- _Task item_:
From the line with "5: (678, 312, 1.84)" through the line with "63: (835, 434, 1.80)", inclusive, return each line of the data below exactly and leave the rest out.

[[ Extracted information, beginning ]]

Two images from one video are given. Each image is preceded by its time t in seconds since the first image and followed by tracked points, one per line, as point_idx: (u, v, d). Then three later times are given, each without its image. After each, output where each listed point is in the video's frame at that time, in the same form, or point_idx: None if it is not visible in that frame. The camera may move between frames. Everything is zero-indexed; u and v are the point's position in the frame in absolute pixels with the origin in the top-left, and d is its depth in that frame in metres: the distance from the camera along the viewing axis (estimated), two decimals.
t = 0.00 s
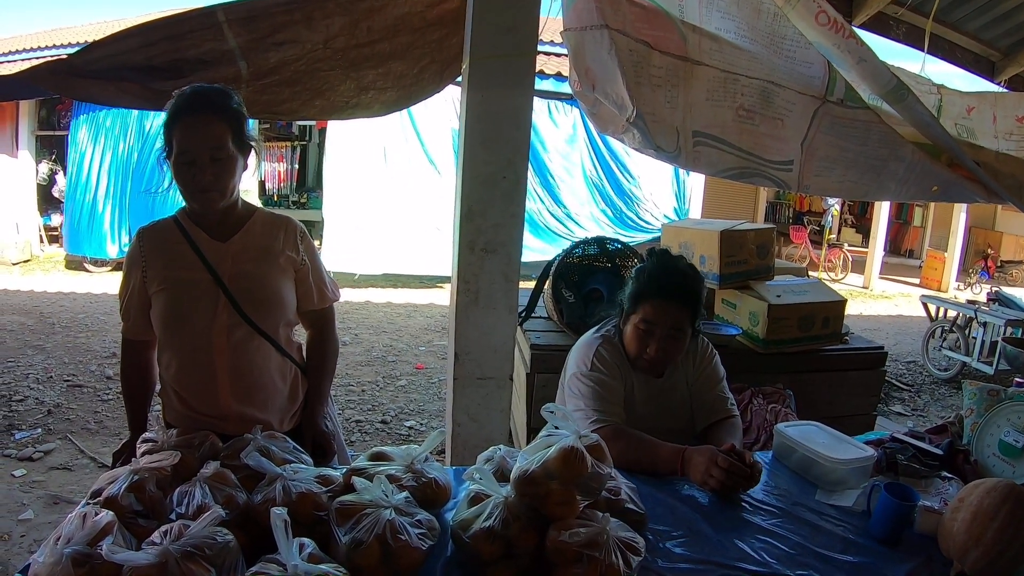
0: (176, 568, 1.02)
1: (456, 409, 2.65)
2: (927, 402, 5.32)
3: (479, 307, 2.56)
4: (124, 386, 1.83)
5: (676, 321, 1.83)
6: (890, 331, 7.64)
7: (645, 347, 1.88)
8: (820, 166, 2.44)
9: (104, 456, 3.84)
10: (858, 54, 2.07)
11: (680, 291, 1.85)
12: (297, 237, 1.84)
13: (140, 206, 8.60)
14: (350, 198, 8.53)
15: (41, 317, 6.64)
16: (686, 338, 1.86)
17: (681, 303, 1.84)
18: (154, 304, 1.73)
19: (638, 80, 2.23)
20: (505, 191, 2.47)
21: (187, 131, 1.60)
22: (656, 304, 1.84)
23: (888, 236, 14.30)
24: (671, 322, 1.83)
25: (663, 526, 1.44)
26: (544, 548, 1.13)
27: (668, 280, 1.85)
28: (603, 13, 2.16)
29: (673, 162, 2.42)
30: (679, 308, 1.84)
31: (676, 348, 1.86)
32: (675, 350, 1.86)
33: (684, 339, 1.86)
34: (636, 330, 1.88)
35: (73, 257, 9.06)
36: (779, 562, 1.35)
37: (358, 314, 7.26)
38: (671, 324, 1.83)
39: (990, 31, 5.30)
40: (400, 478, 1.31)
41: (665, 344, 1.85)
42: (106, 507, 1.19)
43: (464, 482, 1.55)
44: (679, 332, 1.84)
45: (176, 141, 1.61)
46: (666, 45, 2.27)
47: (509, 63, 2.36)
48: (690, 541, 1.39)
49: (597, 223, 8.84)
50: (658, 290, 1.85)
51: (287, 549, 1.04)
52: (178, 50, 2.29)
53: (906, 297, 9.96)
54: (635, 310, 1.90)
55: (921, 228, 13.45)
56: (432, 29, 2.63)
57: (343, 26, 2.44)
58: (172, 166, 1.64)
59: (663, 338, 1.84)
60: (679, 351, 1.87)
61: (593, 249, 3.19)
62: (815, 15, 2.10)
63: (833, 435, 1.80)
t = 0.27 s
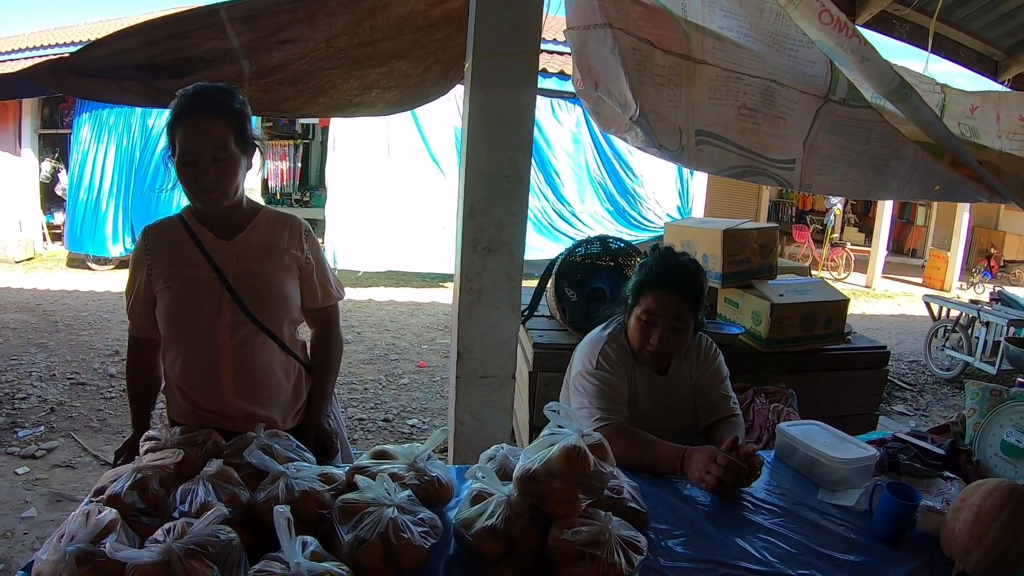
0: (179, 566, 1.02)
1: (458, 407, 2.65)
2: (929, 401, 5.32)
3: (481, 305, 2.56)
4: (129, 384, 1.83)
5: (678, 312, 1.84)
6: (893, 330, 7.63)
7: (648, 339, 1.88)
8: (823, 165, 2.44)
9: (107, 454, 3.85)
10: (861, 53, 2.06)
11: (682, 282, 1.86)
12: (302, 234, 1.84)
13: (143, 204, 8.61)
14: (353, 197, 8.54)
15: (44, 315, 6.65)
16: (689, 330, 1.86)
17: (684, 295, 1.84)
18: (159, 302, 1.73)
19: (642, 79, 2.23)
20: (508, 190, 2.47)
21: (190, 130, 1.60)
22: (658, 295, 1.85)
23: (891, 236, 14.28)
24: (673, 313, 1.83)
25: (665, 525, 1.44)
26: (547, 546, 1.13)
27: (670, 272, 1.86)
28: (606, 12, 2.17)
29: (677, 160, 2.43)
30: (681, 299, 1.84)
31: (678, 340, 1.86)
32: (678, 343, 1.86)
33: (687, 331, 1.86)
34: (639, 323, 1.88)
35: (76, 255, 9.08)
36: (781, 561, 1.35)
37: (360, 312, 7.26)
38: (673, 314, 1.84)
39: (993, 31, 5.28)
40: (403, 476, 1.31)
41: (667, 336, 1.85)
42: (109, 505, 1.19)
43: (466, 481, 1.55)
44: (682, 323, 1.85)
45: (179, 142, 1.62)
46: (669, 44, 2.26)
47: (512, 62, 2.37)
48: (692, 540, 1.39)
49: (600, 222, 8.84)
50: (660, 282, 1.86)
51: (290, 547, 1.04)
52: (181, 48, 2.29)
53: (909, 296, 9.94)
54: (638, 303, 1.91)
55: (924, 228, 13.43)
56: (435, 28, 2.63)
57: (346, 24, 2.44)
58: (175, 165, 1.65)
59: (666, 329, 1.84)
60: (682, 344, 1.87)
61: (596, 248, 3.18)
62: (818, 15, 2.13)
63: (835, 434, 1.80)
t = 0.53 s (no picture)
0: (187, 565, 1.03)
1: (462, 407, 2.66)
2: (932, 403, 5.32)
3: (486, 306, 2.57)
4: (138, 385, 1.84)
5: (687, 301, 1.87)
6: (895, 331, 7.63)
7: (657, 331, 1.89)
8: (827, 167, 2.44)
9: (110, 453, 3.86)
10: (865, 55, 2.07)
11: (691, 274, 1.90)
12: (310, 234, 1.84)
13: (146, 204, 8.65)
14: (357, 197, 8.58)
15: (47, 315, 6.67)
16: (697, 321, 1.88)
17: (693, 285, 1.88)
18: (169, 302, 1.75)
19: (645, 80, 2.23)
20: (513, 191, 2.47)
21: (199, 131, 1.61)
22: (667, 285, 1.88)
23: (893, 237, 14.27)
24: (683, 302, 1.86)
25: (669, 526, 1.44)
26: (553, 546, 1.14)
27: (679, 266, 1.91)
28: (611, 13, 2.18)
29: (679, 161, 2.40)
30: (691, 289, 1.88)
31: (687, 331, 1.87)
32: (687, 334, 1.88)
33: (696, 322, 1.87)
34: (648, 314, 1.90)
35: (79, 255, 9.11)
36: (785, 562, 1.36)
37: (363, 313, 7.28)
38: (682, 303, 1.86)
39: (997, 31, 5.28)
40: (409, 477, 1.32)
41: (677, 326, 1.86)
42: (117, 505, 1.20)
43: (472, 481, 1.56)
44: (691, 313, 1.87)
45: (187, 143, 1.63)
46: (673, 46, 2.27)
47: (516, 63, 2.37)
48: (696, 540, 1.40)
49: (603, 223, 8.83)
50: (669, 273, 1.90)
51: (298, 547, 1.05)
52: (187, 48, 2.30)
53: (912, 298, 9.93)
54: (647, 296, 1.94)
55: (926, 229, 13.42)
56: (440, 29, 2.64)
57: (350, 25, 2.45)
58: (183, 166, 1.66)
59: (675, 319, 1.86)
60: (691, 337, 1.89)
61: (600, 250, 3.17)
62: (821, 16, 2.12)
63: (839, 435, 1.80)
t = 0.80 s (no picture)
0: (190, 567, 1.04)
1: (463, 410, 2.67)
2: (933, 403, 5.32)
3: (486, 308, 2.58)
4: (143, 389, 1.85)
5: (684, 300, 1.88)
6: (896, 332, 7.63)
7: (655, 331, 1.90)
8: (826, 169, 2.45)
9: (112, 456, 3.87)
10: (865, 56, 2.07)
11: (687, 273, 1.91)
12: (312, 235, 1.85)
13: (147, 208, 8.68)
14: (358, 200, 8.62)
15: (49, 318, 6.68)
16: (695, 320, 1.89)
17: (689, 284, 1.90)
18: (174, 305, 1.76)
19: (645, 83, 2.25)
20: (514, 194, 2.49)
21: (202, 134, 1.63)
22: (664, 284, 1.89)
23: (894, 237, 14.27)
24: (680, 301, 1.87)
25: (668, 527, 1.45)
26: (552, 547, 1.14)
27: (675, 266, 1.92)
28: (609, 16, 2.19)
29: (680, 164, 2.40)
30: (687, 289, 1.89)
31: (685, 330, 1.88)
32: (684, 333, 1.88)
33: (694, 321, 1.88)
34: (646, 314, 1.91)
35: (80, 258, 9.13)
36: (783, 562, 1.36)
37: (364, 315, 7.29)
38: (679, 302, 1.87)
39: (996, 32, 5.29)
40: (409, 479, 1.33)
41: (675, 325, 1.87)
42: (120, 508, 1.21)
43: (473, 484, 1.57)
44: (689, 312, 1.88)
45: (190, 145, 1.64)
46: (672, 48, 2.29)
47: (516, 66, 2.38)
48: (695, 541, 1.41)
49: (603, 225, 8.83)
50: (666, 273, 1.91)
51: (299, 549, 1.06)
52: (188, 52, 2.31)
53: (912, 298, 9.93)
54: (644, 296, 1.95)
55: (927, 229, 13.43)
56: (439, 32, 2.65)
57: (350, 29, 2.46)
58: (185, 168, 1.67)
59: (673, 318, 1.87)
60: (689, 336, 1.89)
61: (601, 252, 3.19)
62: (822, 17, 2.14)
63: (838, 436, 1.81)
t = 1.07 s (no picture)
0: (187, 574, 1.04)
1: (461, 414, 2.67)
2: (930, 404, 5.33)
3: (484, 312, 2.58)
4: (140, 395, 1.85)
5: (680, 302, 1.88)
6: (894, 333, 7.64)
7: (651, 334, 1.90)
8: (824, 171, 2.45)
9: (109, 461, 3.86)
10: (863, 57, 2.09)
11: (682, 276, 1.92)
12: (309, 237, 1.84)
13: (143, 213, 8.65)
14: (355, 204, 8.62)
15: (46, 323, 6.67)
16: (691, 322, 1.89)
17: (684, 286, 1.90)
18: (173, 309, 1.76)
19: (642, 85, 2.24)
20: (511, 198, 2.49)
21: (199, 139, 1.62)
22: (660, 286, 1.90)
23: (891, 238, 14.31)
24: (675, 303, 1.88)
25: (666, 530, 1.45)
26: (550, 551, 1.14)
27: (670, 268, 1.93)
28: (605, 19, 2.19)
29: (677, 168, 2.38)
30: (683, 291, 1.89)
31: (681, 332, 1.88)
32: (680, 335, 1.88)
33: (690, 323, 1.88)
34: (642, 317, 1.91)
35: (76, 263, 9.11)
36: (781, 565, 1.37)
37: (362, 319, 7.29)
38: (674, 304, 1.88)
39: (991, 32, 5.31)
40: (406, 484, 1.32)
41: (671, 327, 1.87)
42: (117, 514, 1.20)
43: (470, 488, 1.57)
44: (684, 314, 1.88)
45: (187, 150, 1.64)
46: (669, 51, 2.30)
47: (512, 69, 2.39)
48: (694, 544, 1.41)
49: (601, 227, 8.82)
50: (661, 275, 1.91)
51: (297, 554, 1.05)
52: (183, 57, 2.31)
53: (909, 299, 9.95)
54: (640, 299, 1.95)
55: (924, 230, 13.46)
56: (435, 35, 2.65)
57: (346, 32, 2.46)
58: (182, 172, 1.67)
59: (669, 320, 1.87)
60: (685, 338, 1.89)
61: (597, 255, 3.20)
62: (817, 19, 2.13)
63: (836, 438, 1.81)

[[ Extracted information, end ]]

- _Task result_:
5: (678, 312, 1.84)
6: (893, 330, 7.63)
7: (648, 339, 1.88)
8: (823, 165, 2.44)
9: (107, 454, 3.85)
10: (861, 53, 2.06)
11: (682, 282, 1.86)
12: (302, 234, 1.84)
13: (143, 204, 8.61)
14: (353, 197, 8.54)
15: (44, 315, 6.65)
16: (689, 330, 1.86)
17: (684, 295, 1.84)
18: (159, 302, 1.73)
19: (642, 79, 2.23)
20: (508, 190, 2.47)
21: (190, 130, 1.60)
22: (658, 295, 1.85)
23: (891, 236, 14.28)
24: (673, 313, 1.83)
25: (665, 525, 1.44)
26: (547, 546, 1.13)
27: (670, 272, 1.86)
28: (606, 12, 2.17)
29: (677, 160, 2.43)
30: (681, 299, 1.84)
31: (678, 340, 1.86)
32: (678, 343, 1.86)
33: (687, 331, 1.86)
34: (639, 323, 1.88)
35: (76, 255, 9.08)
36: (781, 561, 1.35)
37: (360, 312, 7.26)
38: (673, 314, 1.84)
39: (993, 31, 5.28)
40: (403, 476, 1.31)
41: (667, 336, 1.85)
42: (109, 505, 1.19)
43: (466, 481, 1.55)
44: (682, 323, 1.85)
45: (179, 142, 1.62)
46: (669, 44, 2.26)
47: (512, 62, 2.37)
48: (692, 540, 1.39)
49: (600, 222, 8.84)
50: (660, 282, 1.86)
51: (290, 547, 1.04)
52: (181, 48, 2.29)
53: (909, 296, 9.94)
54: (638, 303, 1.91)
55: (924, 228, 13.43)
56: (435, 28, 2.63)
57: (346, 24, 2.44)
58: (175, 165, 1.65)
59: (666, 329, 1.84)
60: (682, 344, 1.87)
61: (596, 248, 3.18)
62: (818, 15, 2.13)
63: (835, 434, 1.80)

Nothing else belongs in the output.